# DATA PROVIDED

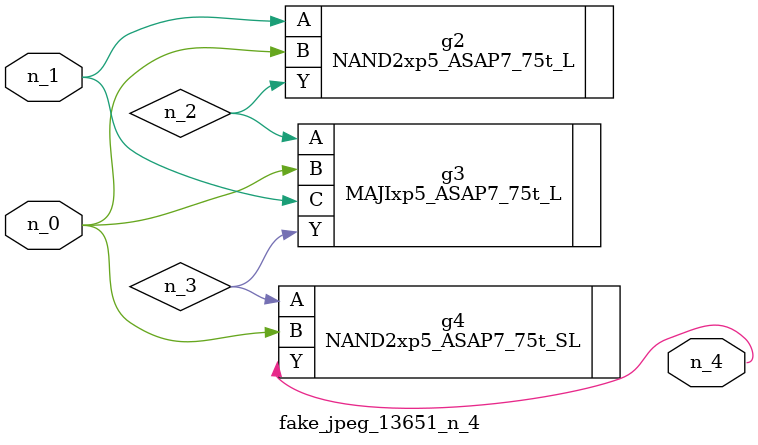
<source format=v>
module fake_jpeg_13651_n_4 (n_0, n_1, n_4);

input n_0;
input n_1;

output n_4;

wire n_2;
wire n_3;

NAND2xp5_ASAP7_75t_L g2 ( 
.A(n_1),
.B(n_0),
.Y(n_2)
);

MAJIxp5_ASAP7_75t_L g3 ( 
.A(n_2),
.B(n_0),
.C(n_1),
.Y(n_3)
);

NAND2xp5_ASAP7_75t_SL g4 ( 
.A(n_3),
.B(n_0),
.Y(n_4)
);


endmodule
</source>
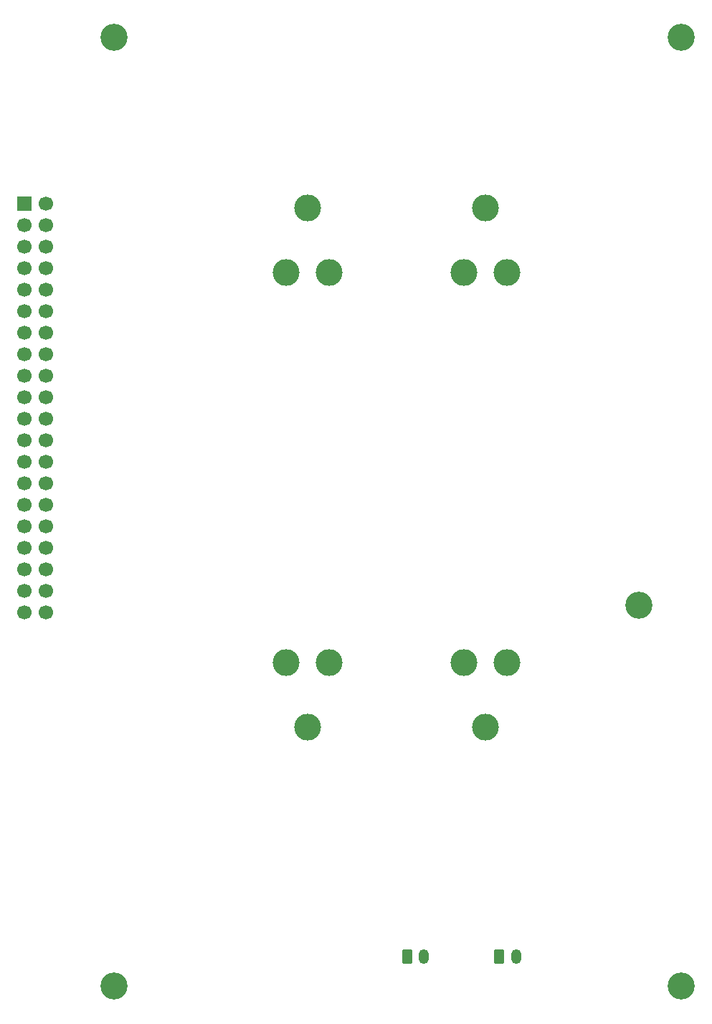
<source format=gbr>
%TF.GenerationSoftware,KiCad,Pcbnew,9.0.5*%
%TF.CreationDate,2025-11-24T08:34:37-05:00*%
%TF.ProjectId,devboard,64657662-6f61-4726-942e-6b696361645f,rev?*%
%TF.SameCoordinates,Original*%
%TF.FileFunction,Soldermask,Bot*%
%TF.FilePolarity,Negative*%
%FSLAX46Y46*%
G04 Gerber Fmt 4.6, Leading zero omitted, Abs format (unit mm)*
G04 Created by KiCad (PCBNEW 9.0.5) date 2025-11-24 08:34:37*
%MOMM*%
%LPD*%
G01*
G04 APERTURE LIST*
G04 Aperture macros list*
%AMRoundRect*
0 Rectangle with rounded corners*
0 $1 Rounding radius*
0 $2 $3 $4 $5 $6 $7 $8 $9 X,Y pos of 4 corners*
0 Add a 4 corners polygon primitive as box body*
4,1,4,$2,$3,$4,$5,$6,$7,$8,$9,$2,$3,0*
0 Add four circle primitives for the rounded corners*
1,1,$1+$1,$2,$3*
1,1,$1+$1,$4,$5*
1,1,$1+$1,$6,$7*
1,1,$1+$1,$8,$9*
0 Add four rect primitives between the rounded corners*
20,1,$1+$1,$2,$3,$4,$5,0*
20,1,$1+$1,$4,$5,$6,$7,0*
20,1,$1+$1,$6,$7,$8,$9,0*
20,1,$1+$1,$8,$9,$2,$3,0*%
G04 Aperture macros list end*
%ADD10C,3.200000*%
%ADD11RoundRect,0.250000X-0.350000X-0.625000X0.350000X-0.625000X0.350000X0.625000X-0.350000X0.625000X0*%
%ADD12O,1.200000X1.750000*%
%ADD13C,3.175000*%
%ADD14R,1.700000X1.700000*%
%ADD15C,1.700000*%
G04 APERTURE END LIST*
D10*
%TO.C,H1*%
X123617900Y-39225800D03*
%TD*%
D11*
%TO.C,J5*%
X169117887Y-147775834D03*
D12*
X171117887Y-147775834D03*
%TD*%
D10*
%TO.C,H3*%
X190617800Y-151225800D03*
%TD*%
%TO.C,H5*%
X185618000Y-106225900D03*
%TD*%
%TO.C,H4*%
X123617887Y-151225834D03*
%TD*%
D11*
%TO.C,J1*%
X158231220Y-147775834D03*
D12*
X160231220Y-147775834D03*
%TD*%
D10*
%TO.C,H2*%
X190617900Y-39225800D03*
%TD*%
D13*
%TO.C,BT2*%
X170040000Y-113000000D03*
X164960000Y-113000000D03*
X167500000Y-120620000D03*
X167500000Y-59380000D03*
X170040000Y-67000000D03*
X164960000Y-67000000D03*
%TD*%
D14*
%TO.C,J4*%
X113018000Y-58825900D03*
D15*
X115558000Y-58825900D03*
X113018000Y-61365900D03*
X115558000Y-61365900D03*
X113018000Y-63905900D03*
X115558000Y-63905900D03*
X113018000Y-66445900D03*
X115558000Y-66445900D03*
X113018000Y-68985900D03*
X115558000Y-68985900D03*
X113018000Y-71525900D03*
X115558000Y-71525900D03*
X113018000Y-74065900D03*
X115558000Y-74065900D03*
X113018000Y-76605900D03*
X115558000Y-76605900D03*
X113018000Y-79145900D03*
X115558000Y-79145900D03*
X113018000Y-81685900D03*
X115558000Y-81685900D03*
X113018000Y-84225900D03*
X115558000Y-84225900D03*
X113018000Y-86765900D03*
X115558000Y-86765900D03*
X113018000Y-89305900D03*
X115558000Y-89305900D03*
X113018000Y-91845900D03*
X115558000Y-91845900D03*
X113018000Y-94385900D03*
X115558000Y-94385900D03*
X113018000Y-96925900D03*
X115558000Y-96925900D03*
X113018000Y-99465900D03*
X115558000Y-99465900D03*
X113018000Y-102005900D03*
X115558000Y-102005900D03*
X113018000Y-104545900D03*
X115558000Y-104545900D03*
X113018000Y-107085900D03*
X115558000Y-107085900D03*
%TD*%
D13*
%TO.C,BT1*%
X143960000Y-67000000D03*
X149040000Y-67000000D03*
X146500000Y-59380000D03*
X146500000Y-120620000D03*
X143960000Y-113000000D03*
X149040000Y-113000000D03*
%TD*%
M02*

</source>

# EXERCISE DETAILS
Write out exactly each line of the entries, starting at the one containing "X113018000Y-86765900D03*" and finishing with the last line.

# EXPECTED ANSWER
X113018000Y-86765900D03*
X115558000Y-86765900D03*
X113018000Y-89305900D03*
X115558000Y-89305900D03*
X113018000Y-91845900D03*
X115558000Y-91845900D03*
X113018000Y-94385900D03*
X115558000Y-94385900D03*
X113018000Y-96925900D03*
X115558000Y-96925900D03*
X113018000Y-99465900D03*
X115558000Y-99465900D03*
X113018000Y-102005900D03*
X115558000Y-102005900D03*
X113018000Y-104545900D03*
X115558000Y-104545900D03*
X113018000Y-107085900D03*
X115558000Y-107085900D03*
%TD*%
D13*
%TO.C,BT1*%
X143960000Y-67000000D03*
X149040000Y-67000000D03*
X146500000Y-59380000D03*
X146500000Y-120620000D03*
X143960000Y-113000000D03*
X149040000Y-113000000D03*
%TD*%
M02*

</source>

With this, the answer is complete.